Another example is something experienced by a Canadian reader who was trying to obtain a Kindle version of ISOLATE from Amazon.ca [the Canadian Amazon outlet]. He could get the audiobook and the hardcover, but not the Kindle ebook. The same was true for a number of his Canadian friends. I brought the matter to TOR’s attention, and my editor looked into it. Amazon replied to TOR that there was no problem. The links worked fine. Except they didn’t for those Canadians. Paradoxically, my Canadian friend got the Kindle from Amazon.com [the U.S. Amazon], but he informed me that Amazon.ca still said the Kindle version was unavailable, not only to him, but to number of others.
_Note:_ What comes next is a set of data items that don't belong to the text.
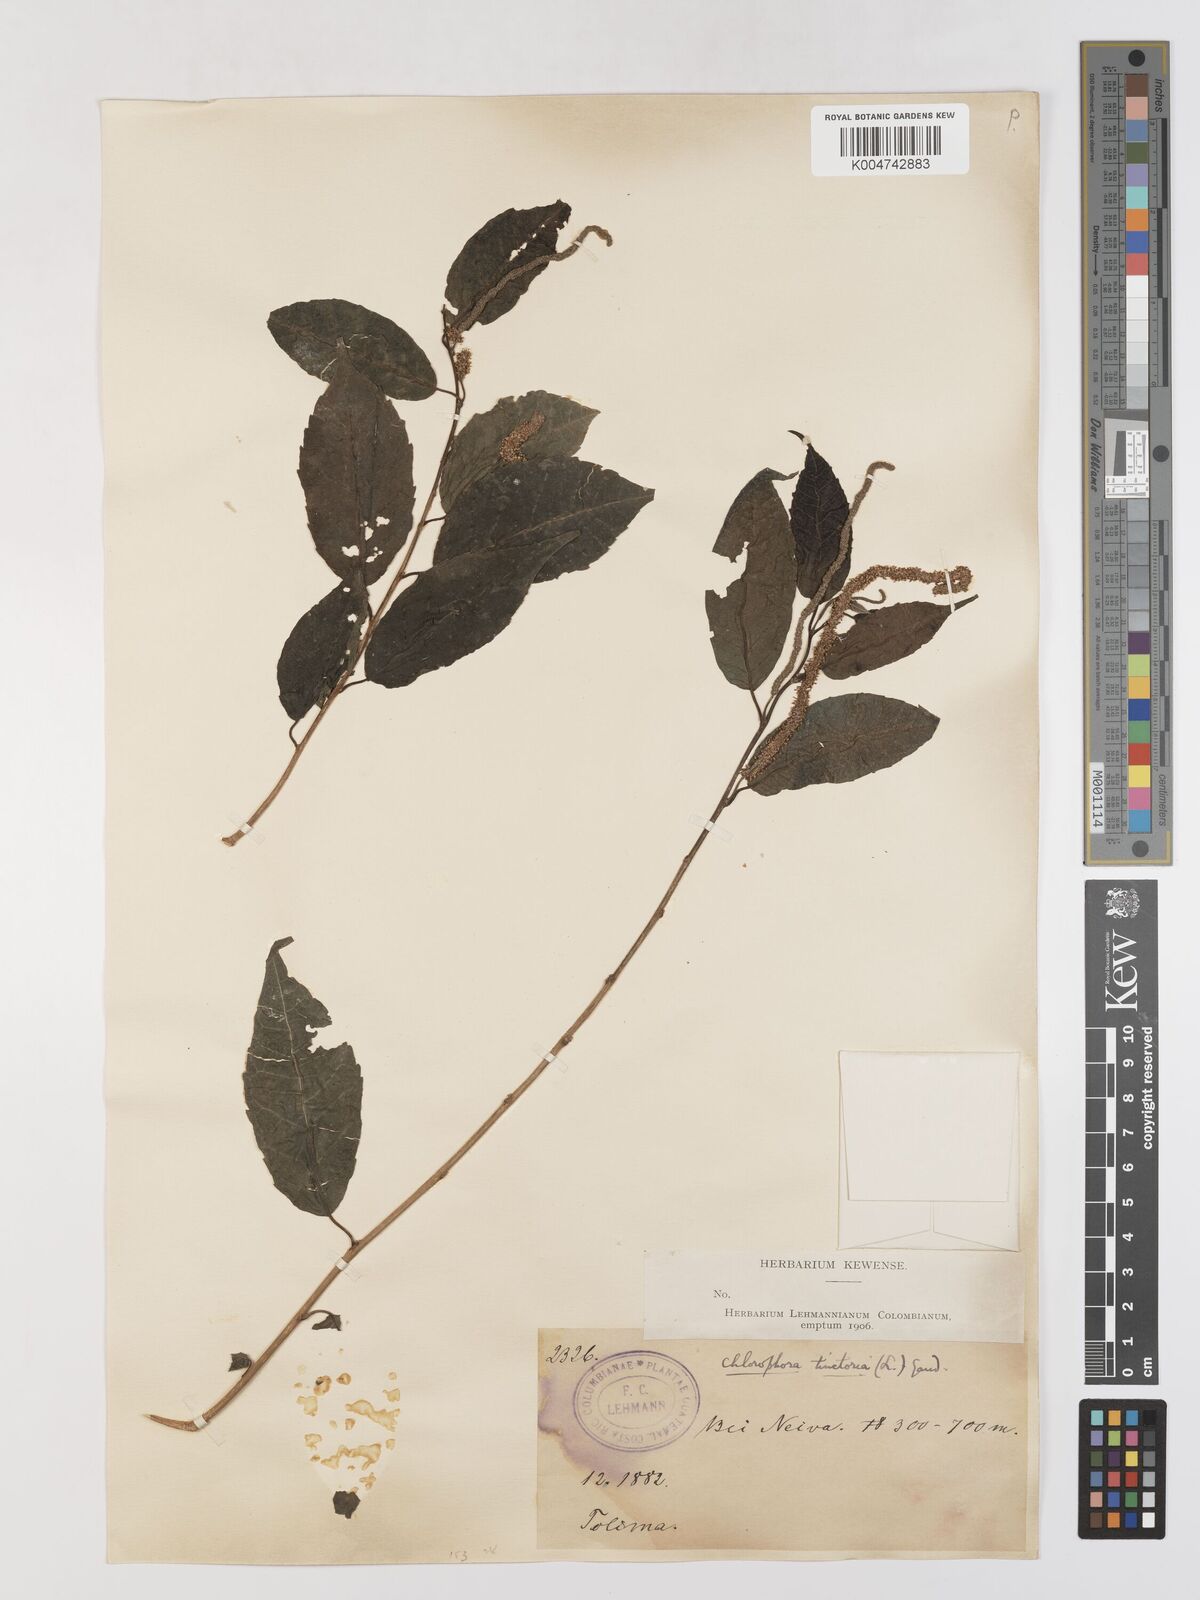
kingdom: Plantae
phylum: Tracheophyta
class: Magnoliopsida
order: Rosales
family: Moraceae
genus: Maclura
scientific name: Maclura tinctoria
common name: Old fustic
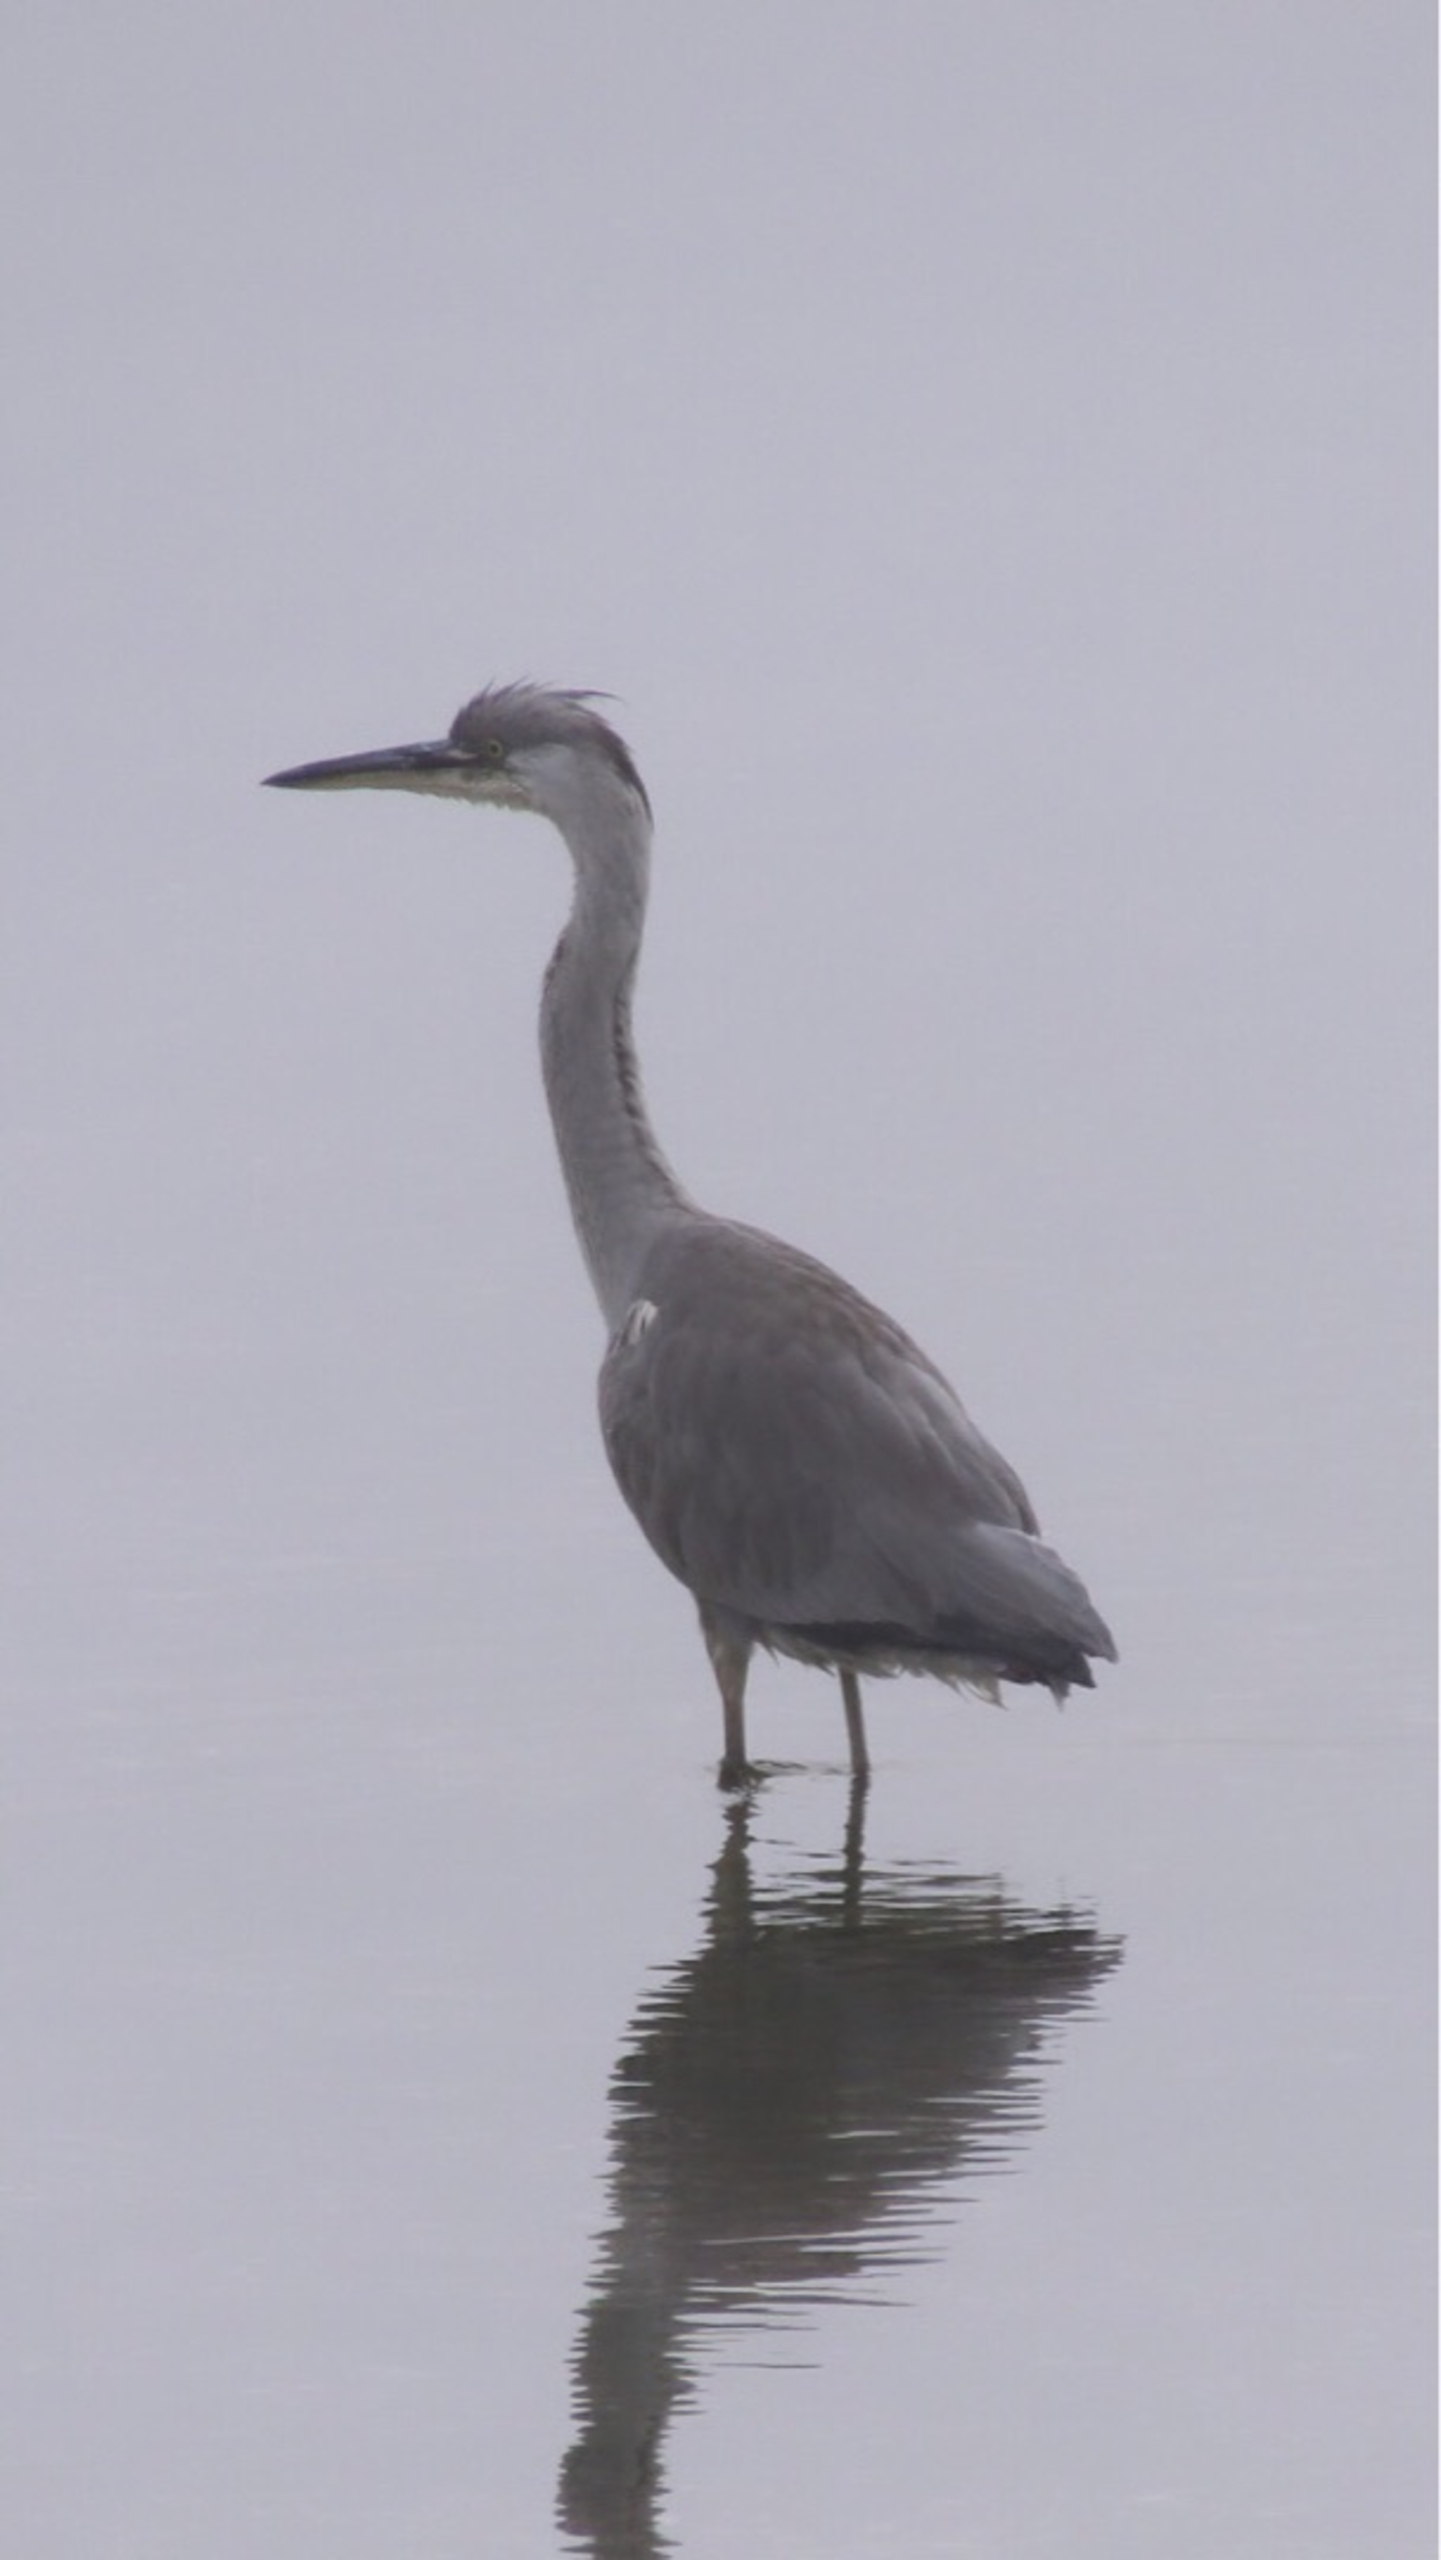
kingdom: Animalia
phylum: Chordata
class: Aves
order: Pelecaniformes
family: Ardeidae
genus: Ardea
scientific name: Ardea cinerea
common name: Fiskehejre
I’d like to think that these are isolated examples – but they’re not. Too many organizations have websites that are close to impenetrable even for people with considerable familiarity with computers, not to mention those businesses with semi-AI telephone systems that not only work poorly, but often never allow a caller to talk to a real person, or only if the caller spends forever going through menu options and trying to reply to a computerized voice saying “I didn’t get that. Did you mean XXXX,” or the equivalent.

Yet more and more businesses are relying on flawed computerization and voicemail systems that don’t deal with real-world people and their problems… and with the shortage of workers, this problem is likely to get a lot worse.

Naysayers

Now that Isolate is finally published, I’ll be interested to see if reader reviews follow a familiar pattern to that of my earlier books, a pattern, interestingly enough, that also occurs in the political world.

Once one of my books is published, usually the first reader reviews are mixed, but almost immediately, along with those who liked the book are those who go to great lengths to find faults with it, of all sorts. Those quibblers and naysayers tend to have a greater presence in the days and weeks immediately following publication, but then, over time, those who quibble and carp about what’s in the book and about what’s not (and find the book “boring”) drop off, and later comments tend to be more positive.

What I find interesting about this is that it’s very similar to the reaction to major political events. Whatever the event or occurrence, the naysayers are usually out in force first, whether it was January 6th, or Obamacare, or walls and immigration, masks and vaccination.

Part of the similarity, I suspect, lies with the subject matter. Neither politics nor my books are simple, and anyone who’s studied either knows that. Anything that’s complex tends to draw opposition, possibly because saying “no” is always easier than a considered and thoughtful response.

In addition, in dealing with large numbers of people, even the best crafted regulation or law will have repercussions on someone. If a vaccine is 93% effective (and that’s high for a vaccine), that means that it doesn’t work well on 7% of those who receive it.

Likewise, even the best crafted thought-provoking book will irritate some people, and as study after study has shown, negative reactions show up more often first and more strongly than positive reactions. This has been true in politics as well. The AMA and most businesses were initially dead-set against FDR’s Social Security proposals. Going back a bit farther, the southern states would have blocked the Declaration of Independence and the Constitution had slavery been outlawed from the beginning.

But it doesn’t always happen that way, which is why, sometimes, it’s better to think things over, from books to politics.